When someone asks, "How are you?" do you usually answer "Fine" or "OK"?
Most of us interpret the question as a friendly greeting and not an actual query as to the landscape of our feelings. Besides, human emotion is so complex, the prospect of sorting out our sentiments and trying to communicate them can be quite daunting!
But when times are tough it is important to explore our emotions. I use the word "explore" because there are many ways to work with our inner responses. Exploration means you get to try out different approaches and see what's useful for you in various circumstances.
Just naming emotions seems to calm the fight or flight response that can keep us on high alert. So what is a feeling? Here's a handy guide. A word is a feeling if the phrase "I feel ____" can be replaced with "I am ____." For example, "I feel cold" expresses a feeling and I can accurately replace it with "I am cold." (Similarly, "I am frustrated, angry, overwhelmed, hurt, lost, discombobulated," etc., all communicate feelings.)
If you find yourself thinking or saying "I feel that....." it wouldn't make sense to say "I am that...." Most likely this is an expression of a belief or a thought. While beliefs and thoughts are important, see if you can detect the feelings connected to your thoughts.
Once you identify your feelings, try not to judge them. Remember they are not good or bad, they just are. While certain emotions may be more pleasant or unpleasant to experience, the fact that you have a certain feeling is actually a neutral statement and not (for example) a commentary on your worth as an individual.
Having our emotions validated is a powerfully healing experience and I know this first-hand. Validation means telling someone how you feel and having them acknowledge it and hold it without trying to make it go away. Even if someone can't possibly know what your experience is truly like, they can still validate your feelings.
The next time you're with someone who is upset, try thinking of yourself as a friend who will help them hold whatever they're feeling. It's a gift they will undoubtedly appreciate. It's also a skill you can teach others.
While it's important to give yourself permission to feel your feelings, you also get to choose the moments and duration of your emotional explorations. I know from experience that some feelings are difficult to tolerate for very long, and some are inconvenient to experience in certain environments. As long as you're not denying what you feel and you're not refusing to feel, you absolutely get to choose when, where, with whom, and for how long you attend to your feelings in any given session.
Especially when feelings are tough and intense, purposeful distraction can provide a useful respite and pave the way to more meaningful exploration later on. Imagine your inner self carefully and lovingly wrapping up those feelings in a beautiful box and setting it gently on a shelf in a corner of your mind. You know where it is and you know you'll return to re-open the box and work again with its contents.

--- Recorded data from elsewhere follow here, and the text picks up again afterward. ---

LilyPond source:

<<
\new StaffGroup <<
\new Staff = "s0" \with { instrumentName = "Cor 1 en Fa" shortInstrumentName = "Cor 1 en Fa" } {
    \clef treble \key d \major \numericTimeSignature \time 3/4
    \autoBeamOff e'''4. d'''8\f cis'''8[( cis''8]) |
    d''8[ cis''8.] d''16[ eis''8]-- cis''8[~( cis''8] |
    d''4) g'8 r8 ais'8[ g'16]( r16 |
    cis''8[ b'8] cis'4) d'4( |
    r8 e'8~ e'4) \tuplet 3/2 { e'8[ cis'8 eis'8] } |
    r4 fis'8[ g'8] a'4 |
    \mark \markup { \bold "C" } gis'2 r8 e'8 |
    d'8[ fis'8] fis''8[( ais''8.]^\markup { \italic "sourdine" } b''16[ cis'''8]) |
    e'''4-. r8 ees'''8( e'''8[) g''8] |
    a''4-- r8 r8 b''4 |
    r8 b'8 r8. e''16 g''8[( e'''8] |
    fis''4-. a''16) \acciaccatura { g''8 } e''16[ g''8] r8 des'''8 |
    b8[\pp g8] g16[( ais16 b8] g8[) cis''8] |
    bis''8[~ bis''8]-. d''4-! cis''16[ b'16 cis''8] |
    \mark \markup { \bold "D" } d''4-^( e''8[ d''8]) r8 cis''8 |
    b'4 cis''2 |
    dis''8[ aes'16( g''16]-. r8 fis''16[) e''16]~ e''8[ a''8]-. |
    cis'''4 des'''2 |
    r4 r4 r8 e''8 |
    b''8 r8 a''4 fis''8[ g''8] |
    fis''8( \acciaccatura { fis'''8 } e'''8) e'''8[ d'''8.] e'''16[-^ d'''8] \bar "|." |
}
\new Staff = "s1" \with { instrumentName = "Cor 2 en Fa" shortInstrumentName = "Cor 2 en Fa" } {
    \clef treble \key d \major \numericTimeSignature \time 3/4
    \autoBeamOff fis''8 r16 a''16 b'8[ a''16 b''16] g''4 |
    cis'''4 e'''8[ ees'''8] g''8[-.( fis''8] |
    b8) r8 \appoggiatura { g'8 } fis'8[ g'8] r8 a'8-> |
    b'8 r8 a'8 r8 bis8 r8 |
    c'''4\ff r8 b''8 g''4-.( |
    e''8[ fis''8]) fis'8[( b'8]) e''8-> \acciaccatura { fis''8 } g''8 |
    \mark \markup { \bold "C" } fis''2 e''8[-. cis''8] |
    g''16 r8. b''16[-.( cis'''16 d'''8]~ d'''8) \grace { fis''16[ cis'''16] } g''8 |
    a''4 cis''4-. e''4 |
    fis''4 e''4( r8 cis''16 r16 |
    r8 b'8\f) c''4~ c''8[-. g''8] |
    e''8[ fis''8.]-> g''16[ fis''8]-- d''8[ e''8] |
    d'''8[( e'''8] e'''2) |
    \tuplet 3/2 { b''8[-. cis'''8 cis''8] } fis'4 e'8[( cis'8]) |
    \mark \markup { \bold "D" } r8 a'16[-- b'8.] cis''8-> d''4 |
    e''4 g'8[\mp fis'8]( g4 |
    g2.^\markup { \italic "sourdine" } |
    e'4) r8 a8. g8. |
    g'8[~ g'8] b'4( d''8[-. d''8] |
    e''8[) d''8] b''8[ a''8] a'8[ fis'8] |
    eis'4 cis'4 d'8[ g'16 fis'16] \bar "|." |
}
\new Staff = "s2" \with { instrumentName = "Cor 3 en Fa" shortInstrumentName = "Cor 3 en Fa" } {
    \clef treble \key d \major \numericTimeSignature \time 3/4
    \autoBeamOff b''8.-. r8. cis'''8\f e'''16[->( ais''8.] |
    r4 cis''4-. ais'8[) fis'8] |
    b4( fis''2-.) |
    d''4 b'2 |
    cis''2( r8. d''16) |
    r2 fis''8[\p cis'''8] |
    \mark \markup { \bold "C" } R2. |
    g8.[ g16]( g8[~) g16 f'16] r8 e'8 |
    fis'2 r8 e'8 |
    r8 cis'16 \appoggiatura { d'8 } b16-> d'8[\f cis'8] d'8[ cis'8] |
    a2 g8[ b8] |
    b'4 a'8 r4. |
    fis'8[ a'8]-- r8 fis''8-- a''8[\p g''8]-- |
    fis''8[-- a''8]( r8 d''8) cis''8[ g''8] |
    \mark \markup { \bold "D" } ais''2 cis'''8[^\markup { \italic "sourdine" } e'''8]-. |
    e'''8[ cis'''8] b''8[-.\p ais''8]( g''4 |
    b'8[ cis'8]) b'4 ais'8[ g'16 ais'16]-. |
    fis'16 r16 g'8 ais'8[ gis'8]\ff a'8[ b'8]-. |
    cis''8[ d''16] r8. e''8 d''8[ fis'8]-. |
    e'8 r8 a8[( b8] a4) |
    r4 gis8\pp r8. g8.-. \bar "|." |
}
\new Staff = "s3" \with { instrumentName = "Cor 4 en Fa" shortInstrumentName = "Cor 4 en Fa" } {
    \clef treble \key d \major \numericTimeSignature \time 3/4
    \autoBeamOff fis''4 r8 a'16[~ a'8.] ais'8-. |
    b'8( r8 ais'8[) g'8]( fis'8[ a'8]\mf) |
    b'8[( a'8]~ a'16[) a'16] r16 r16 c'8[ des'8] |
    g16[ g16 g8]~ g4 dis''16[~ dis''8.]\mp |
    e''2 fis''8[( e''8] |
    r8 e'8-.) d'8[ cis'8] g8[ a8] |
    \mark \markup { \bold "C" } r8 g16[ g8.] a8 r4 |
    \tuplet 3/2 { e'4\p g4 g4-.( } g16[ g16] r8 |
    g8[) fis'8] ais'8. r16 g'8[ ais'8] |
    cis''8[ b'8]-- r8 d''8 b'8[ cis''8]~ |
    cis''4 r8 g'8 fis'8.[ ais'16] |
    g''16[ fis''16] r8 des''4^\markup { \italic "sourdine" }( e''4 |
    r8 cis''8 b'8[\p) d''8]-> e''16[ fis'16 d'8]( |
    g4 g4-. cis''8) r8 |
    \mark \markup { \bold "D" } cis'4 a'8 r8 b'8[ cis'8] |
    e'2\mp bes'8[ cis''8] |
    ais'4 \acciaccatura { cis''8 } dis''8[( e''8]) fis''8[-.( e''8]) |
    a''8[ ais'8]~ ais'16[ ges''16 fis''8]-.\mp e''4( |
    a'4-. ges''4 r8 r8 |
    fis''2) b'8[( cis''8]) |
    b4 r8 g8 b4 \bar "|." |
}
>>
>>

Just don't forget about it completely because forsaken emotions tend to find you and demand urgent attention when you least expect it.
Did you know that under certain circumstances we can choose a feeling? Again, make sure you're not denying what's organically there, but there may be some moments when you decide to try on a positive feeling that's different from your natural state during times of challenge.
This is sort of like "fake it till you make it" and while I don't advocate using this strategy as a default setting, it can be a nice intermittent reminder of what's possible in the future. As such, it can instill hope when times seem hopeless and provide another type of temporary respite.
So don't be afraid to explore your emotions. Take them out, turn them upside down and inside out, look at them from all sides, share them, take breaks from them, and get to know them as well as you can. Notice as they shift and evolve over time. You are a remarkable and unique individual with an emotional experience all your own. Honor it and you honor yourself.